Squirrels: The Bowhunter’s Nemesis

A Real Threat to Bowhunters

I’ll never forget. Ten years ago I rounded a large fir tree and spotted a 180-class buck bedded in some deadfall at thirty yards and facing directly away from me. But before I could even pull an arrow, a nearby squirrel lit up with a world-class barking fit. The buck instantly stood up and walked into the deep woods without offering a shot. Since then, I’ve had innumerable stalks thwarted by these cursed tree rats, some ending entire seasons in failure by a single squirrel.

Aside from using other deer as sentinels, big bucks use a myriad of other forest creatures for safety too. As you travel through the woods you might notice that squirrels, chipmunks, and a variety of birds are continually announcing your presence. They do this to warn their own species of danger, but the deer pick up on their calls and use them to their advantage. Big bucks, especially, are completely aware of their surrounding and pick notice anything out of the ordinary.

How Deer Use Squirrels

If you’ve had the chance to observe many deer in the deep woods, then you’ve probably noticed that every time a squirrel fires up, the deer will stop whatever he’s doing and stare in that direction. Squirrels don’t bark randomly; there’s always a threat, even if it’s just another squirrel in their territory. Either way, if you agitate a squirrel, then just know that any deer within earshot is now looking for danger. Conversely, squirrels bark at deer as well as people. Several times I’ve found deer in places where I’ve heard a squirrel fire up. So don’t be afraid to investigate random squirrel barks.

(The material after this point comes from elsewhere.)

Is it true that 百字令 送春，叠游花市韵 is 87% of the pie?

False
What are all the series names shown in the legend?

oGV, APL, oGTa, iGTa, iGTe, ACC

Like elk, big bucks enjoy the security of bedding in thick, over-grown conifer forests. The problem with conifers is the abundance of squirrels and chipmunks that inhabit them. Like most animals, squirrels are territorial. Long ago I noticed that the whole conifer forest is gridded in squirrel territory. When you leave one barking squirrel behind, you’ll likely run into another and another as you move through the woods.

Squirrels aren’t too noisy early season, but it gets progressively worse in September as the squirrels begin to amass food stores (pinecones) for winter. In my neck of the woods, August 25th is the beginning of mayhem.

Chipmunks Too?!

If you have an abundance of chipmunks in your area, you might notice they’re equally bad, erupting with a myriad of alarming noises that deer pick up on. One time I stumbled upon a crabby 4×4 buck feeding off a trail at 15 yards. Immediately, a cantankerous chipmunk situated between us erupted into a machine gun-like, high-pitched chirping fit. The buck stopped feeding and spent the next five minutes scanning the woods for danger. Eventually he marched nervously away. Just last year my eight-hour, once-in-a-lifetime mountain goat stalk was nearly blown by a single chipmunk who threw an alarming fit in a nearby tree.

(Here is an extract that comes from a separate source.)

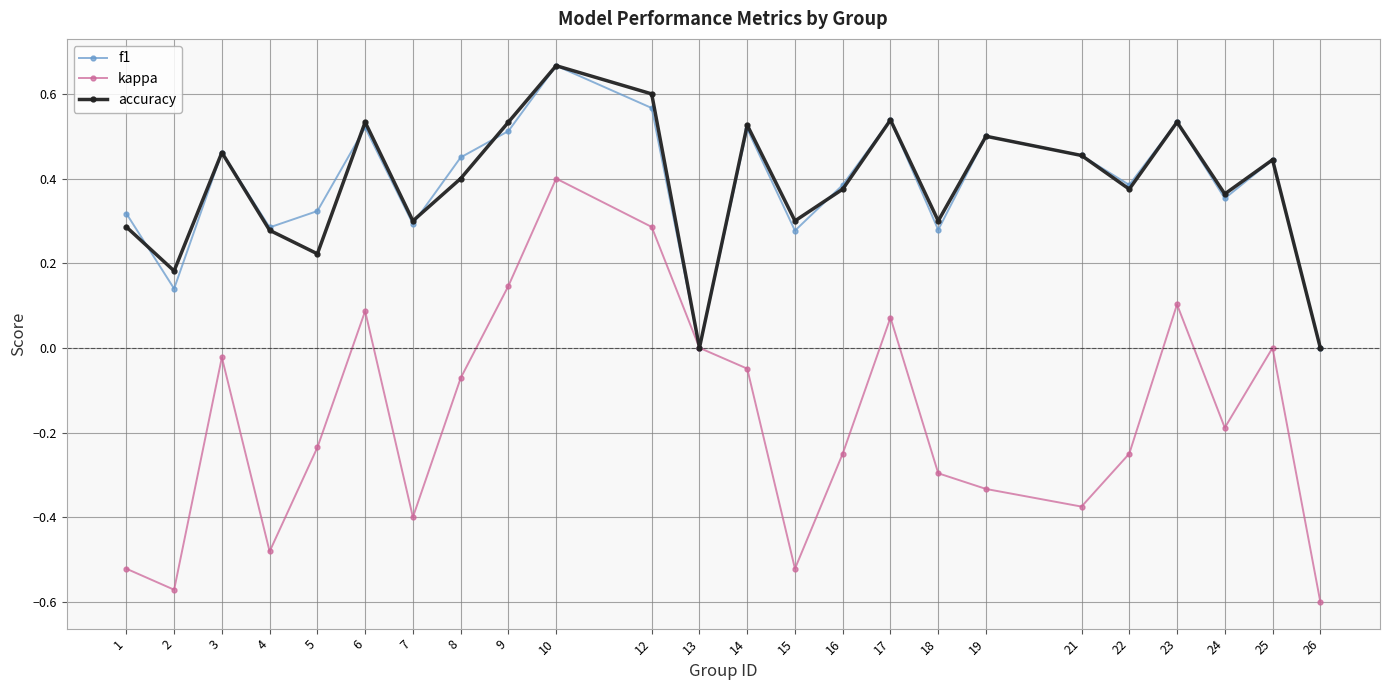

Is the value of f1 at 9 greater than the value of accuracy at 1?

Yes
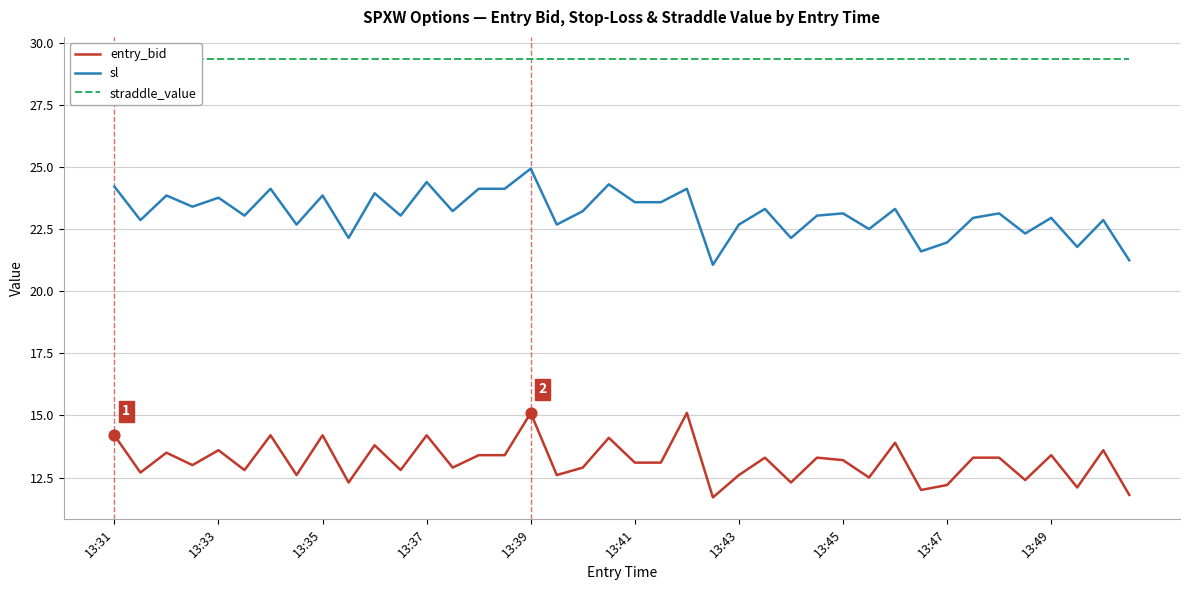

True or false: sl and entry_bid cross at least once.

False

Knowing that squirrels and chipmunks are such threats to bowhunting success, what do you do? I’ve tried everything, but here are a few tried-and-true techniques that might help you.

Squirrel Avoidance Techniques

Unless you are sitting in a fixed ambush position, your best strategy is to just get up and move. Once out of sight, squirrels will soon shut up and go about their business. Fortunately, not all squirrels are bad. Some will even allow your presence, like if they’re too busy gathering pinecones to notice you.

A second option is to wait the squirrel out. Squirrels will generally bark for 30 minutes or less, during which time no deer will enter the area, guaranteed. After 30 minutes squirrels will tire out and go back to their business. Another effective technique is to walk directly towards the squirrel’s tree. Most squirrels will get nervous as you approach and shut up—but not always. Some just get louder! Fortunately chipmunks are more skittish and scare easily.

As a last resort, feel free to shoot the wretched beast. You don’t necessarily have to kill him, just whiz an arrow past his head. When he realizes he’s in danger, he’ll likely run off. For this reason, I always carry a cheap, aluminum “squirrel arrow” in my quiver—because you’re not likely to get your arrow back; believe me, I’ve shot at a lot of squirrels. My Spanish name is actually Squirlero! Okay, it’s not, but it should be.

Again, it depends on the squirrel you’re shooting at. Some just climb higher and bark louder. For this reason, a more lethal method might be in order. I know one hunter who carries a lightweight BB pistol in his pack…just in case.

Conclusion

If you hunt long enough, you’ll inevitably have an entire hunt go down the toilet thanks to a random tree rat. So be prepared by using the aforementioned squirrel-avoidance techniques. On a side note, I’ve actually eaten more squirrels than the average person. It was a long time ago, but eat them I did. They’re actually quite tasty; like chicken but with a nutty overtone. Bon appétit!